What this task involves — Reproduce the entries below exactly, but leave the pictures out.

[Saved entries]
----------

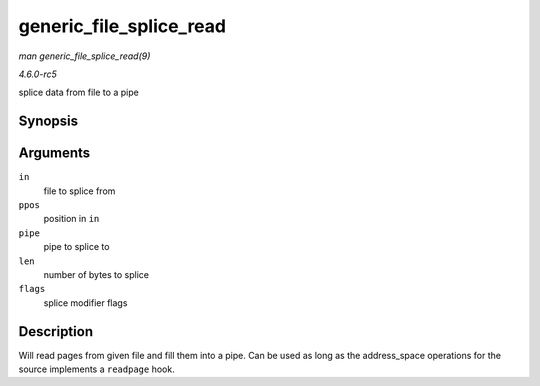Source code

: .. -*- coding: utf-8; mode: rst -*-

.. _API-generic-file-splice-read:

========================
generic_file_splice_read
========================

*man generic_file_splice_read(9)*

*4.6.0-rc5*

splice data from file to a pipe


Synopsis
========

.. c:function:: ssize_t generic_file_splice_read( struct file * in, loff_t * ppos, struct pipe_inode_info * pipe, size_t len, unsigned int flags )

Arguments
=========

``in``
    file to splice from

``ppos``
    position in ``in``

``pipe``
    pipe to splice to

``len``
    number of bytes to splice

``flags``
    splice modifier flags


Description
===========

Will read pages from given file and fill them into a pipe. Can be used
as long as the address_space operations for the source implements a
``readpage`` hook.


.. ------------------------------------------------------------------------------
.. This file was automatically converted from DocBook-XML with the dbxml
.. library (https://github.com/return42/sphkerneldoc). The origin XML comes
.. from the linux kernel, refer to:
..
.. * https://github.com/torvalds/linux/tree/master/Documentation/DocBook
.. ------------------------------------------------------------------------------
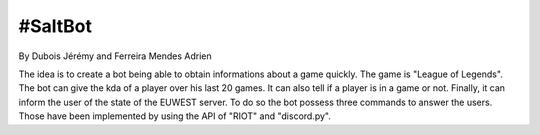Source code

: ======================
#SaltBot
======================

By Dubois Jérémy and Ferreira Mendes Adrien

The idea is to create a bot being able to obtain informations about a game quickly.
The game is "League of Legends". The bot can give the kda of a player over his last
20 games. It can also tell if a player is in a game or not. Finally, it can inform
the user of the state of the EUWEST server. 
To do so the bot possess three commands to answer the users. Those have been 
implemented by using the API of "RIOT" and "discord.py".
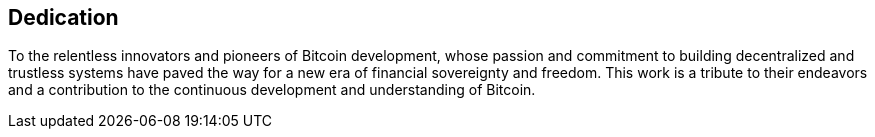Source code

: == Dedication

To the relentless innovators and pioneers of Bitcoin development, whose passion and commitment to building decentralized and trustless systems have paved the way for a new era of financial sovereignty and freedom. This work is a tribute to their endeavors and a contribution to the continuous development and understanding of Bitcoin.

----------

Task answer —
Source code

: .. -*- coding: utf-8; mode: rst -*-

.. _API-generic-file-splice-read:

========================
generic_file_splice_read
========================

*man generic_file_splice_read(9)*

*4.6.0-rc5*

splice data from file to a pipe


Synopsis
========

.. c:function:: ssize_t generic_file_splice_read( struct file * in, loff_t * ppos, struct pipe_inode_info * pipe, size_t len, unsigned int flags )

Arguments
=========

``in``
    file to splice from

``ppos``
    position in ``in``

``pipe``
    pipe to splice to

``len``
    number of bytes to splice

``flags``
    splice modifier flags


Description
===========

Will read pages from given file and fill them into a pipe. Can be used
as long as the address_space operations for the source implements a
``readpage`` hook.


.. ------------------------------------------------------------------------------
.. This file was automatically converted from DocBook-XML with the dbxml
.. library (https://github.com/return42/sphkerneldoc). The origin XML comes
.. from the linux kernel, refer to:
..
.. * https://github.com/torvalds/linux/tree/master/Documentation/DocBook
.. ------------------------------------------------------------------------------
Source code

: ======================
#SaltBot
======================

By Dubois Jérémy and Ferreira Mendes Adrien

The idea is to create a bot being able to obtain informations about a game quickly.
The game is "League of Legends". The bot can give the kda of a player over his last
20 games. It can also tell if a player is in a game or not. Finally, it can inform
the user of the state of the EUWEST server. 
To do so the bot possess three commands to answer the users. Those have been 
implemented by using the API of "RIOT" and "discord.py".
Source code

: == Dedication

To the relentless innovators and pioneers of Bitcoin development, whose passion and commitment to building decentralized and trustless systems have paved the way for a new era of financial sovereignty and freedom. This work is a tribute to their endeavors and a contribution to the continuous development and understanding of Bitcoin.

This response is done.